Mr Shapps is holding detailed negotiations with the train companies for a successor scheme dubbed 'ERMAs', but Andy's train journey between Birmingham and London last Wednesday on which he could have thrown a handful of dried rice around his carriage and not hit another passenger signifies that the problem is just another which appears to be too big for any solution.
The Department of Transport has become the 'Operator of Last Resort', and already runs the Northern franchise and the Easy Coast Mainline franchise, and is bracing itself to take over other lines if their operating companies refuse to sign up to the Government’s new proposals. Do we really want civil servants running major arterial transport links, when those who only know the transport business aren't able to run them?
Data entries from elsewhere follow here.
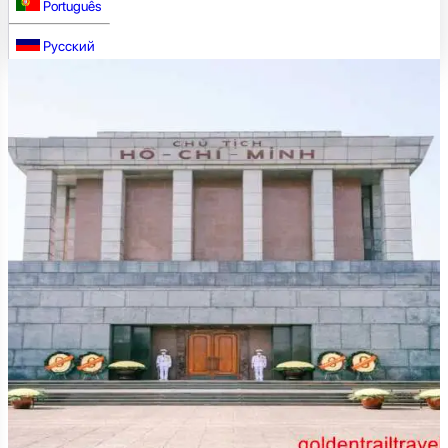
Português
Русский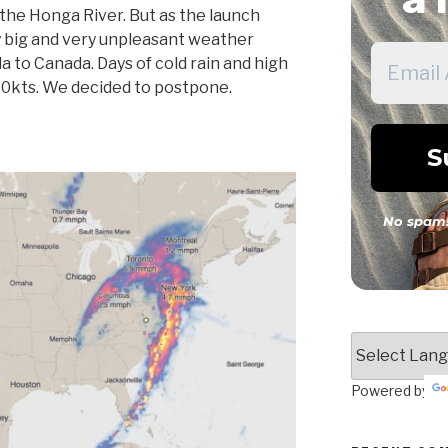
the Honga River. But as the launch
y big and very unpleasant weather
a to Canada. Days of cold rain and high
30kts. We decided to postpone.
No spam!
Powered by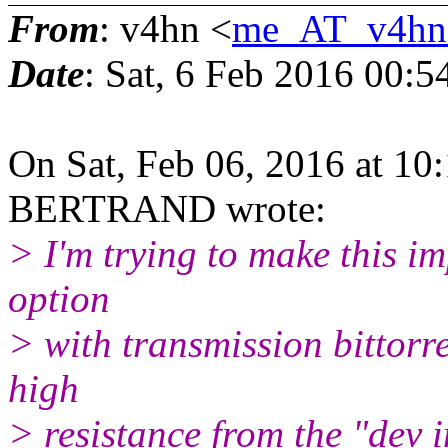
From
: v4hn <
me_AT_v4hn
Date
: Sat, 6 Feb 2016 00:
On Sat, Feb 06, 2016 at 1
BERTRAND wrote:
> I'm trying to make this i
option
> with transmission bittorre
high
> resistance from the "dev i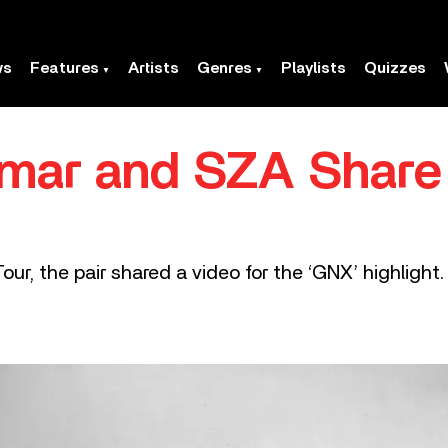
ws
Features
Artists
Genres
Playlists
Quizzes
mar and SZA Share 
ur, the pair shared a video for the ‘GNX’ highlight.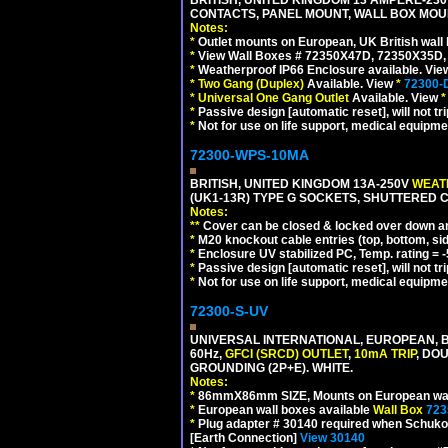
CONTACTS, PANEL MOUNT, WALL BOX MOUNT
Notes:
*
Outlet mounts on European, UK British wal
*
View Wall Boxes # 72350X47D, 72350X35D,
*
Weatherproof IP66 Enclosure available. Vi
*
Two Gang (Duplex)
Available. View
*
72300-
*
Universal One Gang Outlet
Available. View
*
*
Passive design [automatic reset], will not tri
*
Not for use on life support, medical equipme
72300-WPS-10MA
BRITISH, UNITED KINGDOM 13A-250V
WEATH
(UK1-13R) TYPE G SOCKETS, SHUTTERED C
Notes:
**
Cover can be closed & locked over down angl
*
M20 knockout cable entries (top, bottom, sid
*
Enclosure UV stabilized PC, Temp. rating = -
*
Passive design [automatic reset], will not tri
*
Not for use on life support, medical equipme
72300-S-UV
UNIVERSAL INTERNATIONAL, EUROPEAN, BR
60Hz,
GFCI (SRCD) OUTLET
,
10mA TRIP
, DO
GROUNDING (2P+E). WHITE.
Notes:
*
86mmX86mm SIZE, Mounts on European wall
*
European wall boxes available
Wall Box
723
*
Plug adapter # 30140 required when Schuko C
[Earth Connection]
View 30140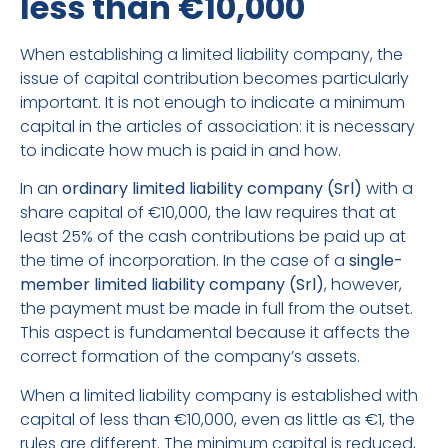
less than €10,000
When establishing a limited liability company, the
issue of capital contribution becomes particularly
important. It is not enough to indicate a minimum
capital in the articles of association: it is necessary
to indicate how much is paid in and how.
In an
ordinary limited liability company (Srl)
with a
share capital of €10,000, the law requires that at
least 25% of the cash contributions be paid up at
the time of incorporation. In the case of a
single-
member limited liability company (Srl)
, however,
the payment must be made in full from the outset.
This aspect is fundamental because it affects the
correct formation of the company’s assets.
When a limited liability company is established with
capital of less than €10,000, even as little as €1, the
rules are different. The minimum capital is reduced,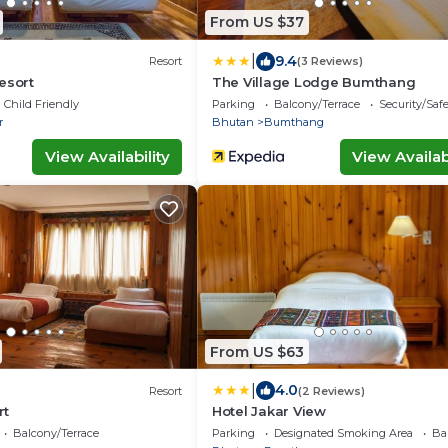
From US $37
|
9.4
Resort
(3 Reviews)
esort
The Village Lodge Bumthang
Child Friendly
Parking
Balcony/Terrace
Security/Saf
r
Bhutan
Bumthang
View Availability
View Availabi
From US $63
|
4.0
Resort
(2 Reviews)
rt
Hotel Jakar View
Balcony/Terrace
Parking
Designated Smoking Area
Ba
There isn't even a 'Yes' option on that one.
The offer on the table is designed to keep the industry going before a longer term move away from the franchise model that has been in place since the railways were privatised in the mid 1990s. Ministers have offered 'take it or leave it' agreements that will see the management fees paid to train companies cut from their previous 2 per cent of revenue. It isn't popular. The franchises currently at greatest risk are TransPennine and South Western Railway (both run by the First Group) and Greater Anglia and C2C, and their operators have been tied to a railway line with a train fast approaching in the far distance and we are all watching in black and white to see who blinks first. Observers say it will go to the wire, but autumn is coming and leaves may fall on the line below that wire. Who knows what will happen.